### Exercise task 1
In the forum thread below, how does the user thecurerules classify the thumping that person A does to person B?

# Is thumping considered abuse?



## Babygirly (Dec 2, 2004)

Let's say two people are dating: person A and person B. Person B says something to A, that A doesn't like and thumps Person B in the face...

.. is this 'abuse' or no?


----------



## thecurerules (May 31, 2004)

Yes, that is physical abuse.


----------



## mal (Mar 26, 2007)

..


----------



## treksalot (Mar 9, 2007)

:agree


----------



## Noca (Jun 24, 2005)

what is a "thump"?


----------



## WineKitty (Nov 26, 2004)

Noca said:


> what is a "thump"?


Good point Noca. Elaborate on what you mean by "thump."


----------



## LoverBoy (May 9, 2007)

Yeah it does depend on the context and what thumping is.

Like I push girls around all the time, punch their arm, smack their butts, and it's cool cuz we are flirting. Or you can do one of those booty thumps where you push your booty into theirs and knock um into something =).

Fists in the face are a no no usually though. But then again I guess it depends on the context.


----------



## millenniumman75 (Feb 4, 2005)

Yes, it could inflict injury.

I'd tell Person A where he can thump! :wife


----------



## FreeSoul (Jan 1, 2006)

I'm wondering if "Thump" is a modern lingo for something specific like hump or pecking.
Thump as in tapping someone on the head making a "thump"?
Banging foreheads together to make a "thump"? Like bison do? (I've seen that before and it is an audible "Thump")


----------



## Eraserhead (Sep 23, 2006)

*Re: re: Is thumping considered abuse?*



LoverBoy said:


> Fists in the face are a no no usually though. But then again I guess it depends on the context.


:lol Yes, fists in the face are a *no no*!


----------



## Drella (Dec 4, 2004)

Was it malicious thumping? If it was just one simple thump that wasn't sheerly out of anger, then I would lean towards not abuse. If it wasn't playful, then an argument could probably be made that it was abusive.


----------



## Lisa (Jul 8, 2006)

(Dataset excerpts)
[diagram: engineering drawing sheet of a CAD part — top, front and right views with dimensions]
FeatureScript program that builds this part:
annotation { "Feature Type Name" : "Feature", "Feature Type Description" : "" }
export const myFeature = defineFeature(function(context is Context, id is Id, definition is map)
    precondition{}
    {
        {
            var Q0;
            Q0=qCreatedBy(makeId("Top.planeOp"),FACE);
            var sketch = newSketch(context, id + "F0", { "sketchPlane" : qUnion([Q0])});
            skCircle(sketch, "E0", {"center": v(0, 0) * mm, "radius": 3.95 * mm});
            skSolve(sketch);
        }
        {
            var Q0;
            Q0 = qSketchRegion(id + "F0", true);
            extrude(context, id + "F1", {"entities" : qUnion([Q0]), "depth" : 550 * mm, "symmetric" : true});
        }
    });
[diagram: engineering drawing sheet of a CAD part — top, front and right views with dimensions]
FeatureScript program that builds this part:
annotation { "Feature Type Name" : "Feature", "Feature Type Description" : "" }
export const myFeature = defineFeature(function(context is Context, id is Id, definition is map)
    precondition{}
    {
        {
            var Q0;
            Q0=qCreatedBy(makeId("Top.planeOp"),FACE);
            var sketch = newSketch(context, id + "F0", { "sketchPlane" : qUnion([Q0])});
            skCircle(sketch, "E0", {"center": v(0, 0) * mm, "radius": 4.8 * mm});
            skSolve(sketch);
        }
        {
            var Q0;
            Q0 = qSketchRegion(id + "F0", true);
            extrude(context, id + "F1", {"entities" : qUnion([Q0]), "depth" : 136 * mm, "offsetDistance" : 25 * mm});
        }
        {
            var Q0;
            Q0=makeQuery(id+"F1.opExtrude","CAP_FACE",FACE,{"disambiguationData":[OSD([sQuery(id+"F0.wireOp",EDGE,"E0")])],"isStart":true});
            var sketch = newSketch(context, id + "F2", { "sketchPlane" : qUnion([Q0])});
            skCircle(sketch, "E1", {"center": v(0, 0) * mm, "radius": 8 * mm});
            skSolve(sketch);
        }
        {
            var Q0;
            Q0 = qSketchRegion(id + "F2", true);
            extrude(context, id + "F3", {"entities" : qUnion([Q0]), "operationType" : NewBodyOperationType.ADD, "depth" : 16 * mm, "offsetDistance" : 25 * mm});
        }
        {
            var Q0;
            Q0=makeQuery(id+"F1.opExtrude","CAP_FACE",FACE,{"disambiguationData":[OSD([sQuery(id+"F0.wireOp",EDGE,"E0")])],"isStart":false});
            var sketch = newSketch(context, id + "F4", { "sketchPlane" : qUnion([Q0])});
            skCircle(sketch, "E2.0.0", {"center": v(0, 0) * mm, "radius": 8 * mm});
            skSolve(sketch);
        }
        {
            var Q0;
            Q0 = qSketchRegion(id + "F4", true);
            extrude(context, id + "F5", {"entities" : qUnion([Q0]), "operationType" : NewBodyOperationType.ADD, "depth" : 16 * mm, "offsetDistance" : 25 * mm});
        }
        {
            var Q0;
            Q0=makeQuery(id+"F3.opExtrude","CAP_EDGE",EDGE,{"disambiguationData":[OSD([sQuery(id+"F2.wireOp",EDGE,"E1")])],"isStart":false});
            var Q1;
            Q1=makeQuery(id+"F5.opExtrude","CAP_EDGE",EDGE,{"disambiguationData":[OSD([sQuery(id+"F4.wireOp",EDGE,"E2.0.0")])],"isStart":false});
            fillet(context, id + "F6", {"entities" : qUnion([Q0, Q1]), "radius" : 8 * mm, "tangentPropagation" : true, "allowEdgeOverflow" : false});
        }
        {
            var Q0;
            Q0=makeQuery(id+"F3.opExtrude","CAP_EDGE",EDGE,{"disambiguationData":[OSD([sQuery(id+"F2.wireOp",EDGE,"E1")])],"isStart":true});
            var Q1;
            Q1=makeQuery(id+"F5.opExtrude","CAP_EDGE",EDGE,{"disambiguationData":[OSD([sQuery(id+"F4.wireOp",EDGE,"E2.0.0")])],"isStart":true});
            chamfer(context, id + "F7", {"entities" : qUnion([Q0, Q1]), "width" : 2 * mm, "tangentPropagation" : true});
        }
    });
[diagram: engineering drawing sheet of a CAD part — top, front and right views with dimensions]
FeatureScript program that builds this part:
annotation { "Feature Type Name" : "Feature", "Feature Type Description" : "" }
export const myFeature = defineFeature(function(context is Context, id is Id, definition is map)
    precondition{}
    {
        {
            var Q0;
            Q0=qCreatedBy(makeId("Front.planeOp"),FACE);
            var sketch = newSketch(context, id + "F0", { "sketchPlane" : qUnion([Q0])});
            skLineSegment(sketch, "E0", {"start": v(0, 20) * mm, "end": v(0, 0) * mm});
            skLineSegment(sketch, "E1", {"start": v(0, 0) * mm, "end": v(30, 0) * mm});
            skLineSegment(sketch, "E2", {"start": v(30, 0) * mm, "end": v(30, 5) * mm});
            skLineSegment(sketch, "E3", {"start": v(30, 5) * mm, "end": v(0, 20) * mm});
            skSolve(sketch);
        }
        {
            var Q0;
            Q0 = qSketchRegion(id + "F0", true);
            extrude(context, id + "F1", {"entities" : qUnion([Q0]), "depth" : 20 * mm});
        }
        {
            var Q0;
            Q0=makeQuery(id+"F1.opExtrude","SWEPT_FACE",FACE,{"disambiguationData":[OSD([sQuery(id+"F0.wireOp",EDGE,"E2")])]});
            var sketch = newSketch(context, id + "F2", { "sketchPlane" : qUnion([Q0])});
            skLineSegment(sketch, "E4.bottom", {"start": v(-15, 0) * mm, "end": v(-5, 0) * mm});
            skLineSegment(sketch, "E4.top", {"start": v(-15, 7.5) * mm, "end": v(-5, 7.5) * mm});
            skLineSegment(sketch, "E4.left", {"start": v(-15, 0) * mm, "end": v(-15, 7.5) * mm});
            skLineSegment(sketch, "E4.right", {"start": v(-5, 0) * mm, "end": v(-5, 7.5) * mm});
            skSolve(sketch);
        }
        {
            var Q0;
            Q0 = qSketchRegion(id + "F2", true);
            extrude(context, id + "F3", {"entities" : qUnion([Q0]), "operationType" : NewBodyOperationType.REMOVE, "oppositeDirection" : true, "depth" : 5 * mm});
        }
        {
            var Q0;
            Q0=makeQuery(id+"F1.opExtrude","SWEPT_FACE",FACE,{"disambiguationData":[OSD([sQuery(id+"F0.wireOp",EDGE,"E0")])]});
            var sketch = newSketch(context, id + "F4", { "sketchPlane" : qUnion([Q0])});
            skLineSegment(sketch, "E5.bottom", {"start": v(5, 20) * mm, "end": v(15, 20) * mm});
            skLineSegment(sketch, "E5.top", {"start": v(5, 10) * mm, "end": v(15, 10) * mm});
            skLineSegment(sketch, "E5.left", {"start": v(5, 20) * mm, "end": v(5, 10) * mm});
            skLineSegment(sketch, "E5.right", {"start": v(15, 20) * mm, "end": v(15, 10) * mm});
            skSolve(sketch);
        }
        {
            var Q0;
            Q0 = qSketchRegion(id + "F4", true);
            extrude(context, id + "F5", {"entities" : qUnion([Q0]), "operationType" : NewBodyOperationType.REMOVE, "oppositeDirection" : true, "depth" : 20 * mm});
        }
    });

### Exercise task 2
Gather every line of the entries above that contains the string "bottom", treating uppercase and lowercase letters as distinct.

### Written answer 1
As physical abuse.

### Written answer 2
            skLineSegment(sketch, "E4.bottom", {"start": v(-15, 0) * mm, "end": v(-5, 0) * mm});
            skLineSegment(sketch, "E5.bottom", {"start": v(5, 20) * mm, "end": v(15, 20) * mm});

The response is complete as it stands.